Alternatively, pursuant to 28 U.S.C. § 1332, "[t]he district courts shall have original jurisdiction of all civil actions where the matter in controversy exceeds the sum or value of $75,000, exclusive of interest and costs, and is between . . . citizens of different States." A federal court has jurisdiction under § 1332 only if there is "complete diversity [of state citizenship] between all plaintiffs and all defendants." Lincoln Prop. Co. v. Roche, 546 U.S. 81, 89 (2005). "To establish diversity jurisdiction, one must plead the citizenship of the corporate and individual parties." Coleman v. Indymac Venture, LLC, 966 F. Supp. 2d 759, 769 (W.D. Tenn. 2013) (citing Naartex Consulting Corp. v. Watt, 722 F.2d 779, 792 n.20 (D.C. Cir. 1983)). Although not entirely clear, it appears that Mr. Anders's complaint might contain a state law fraud claim. However, Mr. Anders does not plead the citizenship of Mrs. Anders, nor does he claim that diversity jurisdiction exists or allege any facts to establish diversity jurisdiction. The court notes, moreover, that Mr. Anders lists a Memphis address as his mailing address and has provided only a Memphis address for Mrs. Anders. Although a party's address is not dispositive of his or her citizenship, it strongly suggests that complete diversity is lacking in this case. Therefore, to the extent that his complaint can be construed as alleging a state law fraud claim, Mr. Anders has not demonstrated that complete diversity exists.

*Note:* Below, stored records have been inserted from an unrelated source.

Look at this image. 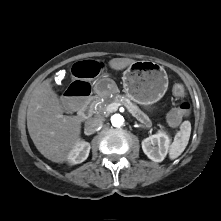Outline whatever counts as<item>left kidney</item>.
Returning <instances> with one entry per match:
<instances>
[{"mask_svg":"<svg viewBox=\"0 0 221 221\" xmlns=\"http://www.w3.org/2000/svg\"><path fill=\"white\" fill-rule=\"evenodd\" d=\"M169 146L170 138L163 131H159L157 134L142 141L143 152L154 162H162L164 160L168 153Z\"/></svg>","mask_w":221,"mask_h":221,"instance_id":"1","label":"left kidney"}]
</instances>
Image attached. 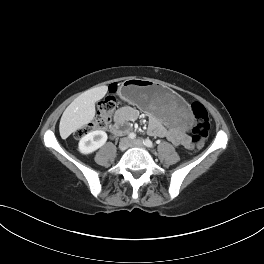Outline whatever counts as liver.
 Segmentation results:
<instances>
[{"mask_svg": "<svg viewBox=\"0 0 264 264\" xmlns=\"http://www.w3.org/2000/svg\"><path fill=\"white\" fill-rule=\"evenodd\" d=\"M107 91V86L95 87L74 99L60 120L59 131L63 139L93 120L96 113L95 102L102 99Z\"/></svg>", "mask_w": 264, "mask_h": 264, "instance_id": "liver-1", "label": "liver"}]
</instances>
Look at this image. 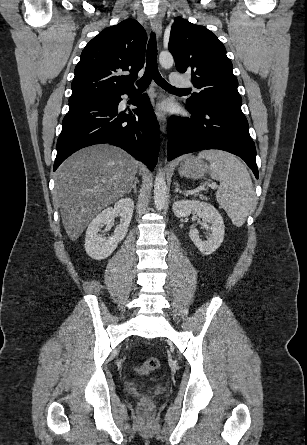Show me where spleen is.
Listing matches in <instances>:
<instances>
[{
    "label": "spleen",
    "instance_id": "obj_1",
    "mask_svg": "<svg viewBox=\"0 0 307 445\" xmlns=\"http://www.w3.org/2000/svg\"><path fill=\"white\" fill-rule=\"evenodd\" d=\"M198 158L210 162V176L219 180L216 198L235 227H242L254 212L256 200L251 176L243 162L225 150H202Z\"/></svg>",
    "mask_w": 307,
    "mask_h": 445
}]
</instances>
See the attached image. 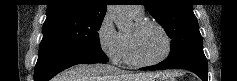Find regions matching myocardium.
<instances>
[{
	"label": "myocardium",
	"instance_id": "1",
	"mask_svg": "<svg viewBox=\"0 0 237 81\" xmlns=\"http://www.w3.org/2000/svg\"><path fill=\"white\" fill-rule=\"evenodd\" d=\"M150 25L157 27L160 30V32L162 33V35L164 36V38L166 40V50H165L164 54L156 60H143L138 56V54L135 50L132 37L129 34H127L126 39H127V46H128L129 55H130L132 62L135 65H138V66L157 65V64L165 61L171 53L172 40H171L169 34L167 33V31L165 30V28L160 23H158L155 20H150V19H141V20H138L134 23L135 28L138 30L143 29V28L150 26Z\"/></svg>",
	"mask_w": 237,
	"mask_h": 81
}]
</instances>
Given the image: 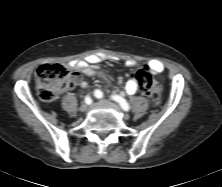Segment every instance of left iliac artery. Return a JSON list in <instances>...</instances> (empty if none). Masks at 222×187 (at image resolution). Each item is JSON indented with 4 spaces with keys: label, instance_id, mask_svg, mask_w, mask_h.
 <instances>
[{
    "label": "left iliac artery",
    "instance_id": "1",
    "mask_svg": "<svg viewBox=\"0 0 222 187\" xmlns=\"http://www.w3.org/2000/svg\"><path fill=\"white\" fill-rule=\"evenodd\" d=\"M95 96H96L97 98H102V97L104 96V94H103L102 91L96 90V91H95ZM110 98H111L112 100L118 102L124 111H129L130 106H129L128 102H127L124 98H122V97L119 96V95H112Z\"/></svg>",
    "mask_w": 222,
    "mask_h": 187
}]
</instances>
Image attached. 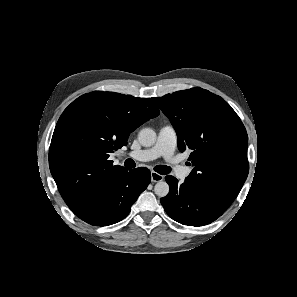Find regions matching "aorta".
Returning a JSON list of instances; mask_svg holds the SVG:
<instances>
[{
  "mask_svg": "<svg viewBox=\"0 0 297 297\" xmlns=\"http://www.w3.org/2000/svg\"><path fill=\"white\" fill-rule=\"evenodd\" d=\"M138 140L144 147H150L156 142V132L151 128H143L138 134ZM158 197H165L169 193V185L165 181H158L154 187Z\"/></svg>",
  "mask_w": 297,
  "mask_h": 297,
  "instance_id": "obj_1",
  "label": "aorta"
}]
</instances>
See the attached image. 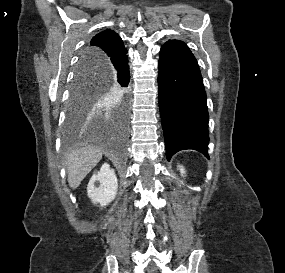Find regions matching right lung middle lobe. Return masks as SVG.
Returning <instances> with one entry per match:
<instances>
[{
	"label": "right lung middle lobe",
	"mask_w": 285,
	"mask_h": 273,
	"mask_svg": "<svg viewBox=\"0 0 285 273\" xmlns=\"http://www.w3.org/2000/svg\"><path fill=\"white\" fill-rule=\"evenodd\" d=\"M110 94L124 99L126 90L113 85L100 71L82 68L79 65L71 86L66 118L67 128L71 130L78 126L92 105Z\"/></svg>",
	"instance_id": "1"
}]
</instances>
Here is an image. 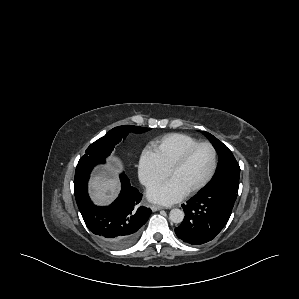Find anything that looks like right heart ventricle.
Listing matches in <instances>:
<instances>
[{
    "label": "right heart ventricle",
    "mask_w": 299,
    "mask_h": 299,
    "mask_svg": "<svg viewBox=\"0 0 299 299\" xmlns=\"http://www.w3.org/2000/svg\"><path fill=\"white\" fill-rule=\"evenodd\" d=\"M198 140L182 133L167 134L151 143L154 154L161 165L169 172L180 155Z\"/></svg>",
    "instance_id": "1"
}]
</instances>
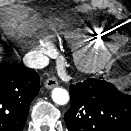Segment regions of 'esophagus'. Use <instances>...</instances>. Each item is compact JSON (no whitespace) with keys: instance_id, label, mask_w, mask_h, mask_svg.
<instances>
[{"instance_id":"obj_1","label":"esophagus","mask_w":131,"mask_h":131,"mask_svg":"<svg viewBox=\"0 0 131 131\" xmlns=\"http://www.w3.org/2000/svg\"><path fill=\"white\" fill-rule=\"evenodd\" d=\"M58 85V81L55 77H50L45 81V87L47 89H52Z\"/></svg>"}]
</instances>
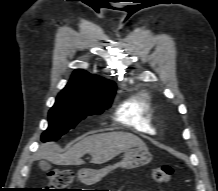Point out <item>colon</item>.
<instances>
[{
	"instance_id": "obj_1",
	"label": "colon",
	"mask_w": 218,
	"mask_h": 191,
	"mask_svg": "<svg viewBox=\"0 0 218 191\" xmlns=\"http://www.w3.org/2000/svg\"><path fill=\"white\" fill-rule=\"evenodd\" d=\"M173 168L169 165L159 166L152 172L153 179L160 184L171 180ZM48 191H71L68 186L72 182V173L69 170H55L49 174Z\"/></svg>"
}]
</instances>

Finally, without a basis for federal jurisdiction, the court should not exercise supplemental jurisdiction over Mr. Anders's purported state law fraud claim. See 28 U.S.C. § 1367(c)(3) ("The district court may decline to exercise supplemental jurisdiction over a claim under subsection (a) if . . . the district court has dismissed all claims over which it has original jurisdiction."). Accordingly, it is recommended that any remaining state law claim be dismissed pursuant to 28 U.S.C. § 1367(c)(3). See McGhee v. Lipscomb, No. 2:15-CV-02023-JPM-tmp, 2015 WL 4726992, at *8 (W.D. Tenn. Aug. 10, 2015); Carter v. Collins, No. 15-2011, 2015 WL 474359, at *5 (W.D. Tenn. Feb. 4, 2015).

III. RECOMMENDATION

For the reasons above, it is recommended that Mr. Anders's complaint be dismissed sua sponte pursuant to 28 U.S.C. § 1915(e)(2)(B)(ii) and for lack of subject matter jurisdiction.

Respectfully submitted,

s/ Tu M. Pham

TU M. PHAM

United States Magistrate Judge

May 10, 2016

Date

NOTICE

WITHIN FOURTEEN (14) DAYS AFTER BEING SERVED WITH A COPY OF THIS REPORT AND RECOMMENDED DISPOSITION, ANY PARTY MAY SERVE AND FILE SPECIFIC WRITTEN OBJECTIONS TO THE PROPOSED FINDINGS AND RECOMMENDATIONS. ANY PARTY MAY RESPOND TO ANOTHER PARTY'S OBJECTIONS WITHIN FOURTEEN (14) DAYS AFTER BEING SERVED WITH A COPY. 28 U.S.C. § 636(b)(1); FED. R. CIV. P. 72(b)(2); L.R. 72.1(g)(2). FAILURE TO FILE OBJECTIONS WITHIN FOURTEEN (14) DAYS MAY CONSTITUTE A WAIVER OF OBJECTIONS, EXCEPTIONS, AND FURTHER APPEAL.


Summaries of

Anders v. Anders

UNITED STATES DISTRICT COURT FOR THE WESTERN DISTRICT OF TENNESSEE WESTERN DIVISION
May 10, 2016
No. 16-cv-2299-SHL-tmp (W.D. Tenn. May. 10, 2016)
Case details for

Anders v. Anders

Case Details

Full title:JONAH PAUL ANDERS, Plaintiff, v. MAYLA C. ANDERS, Defendant.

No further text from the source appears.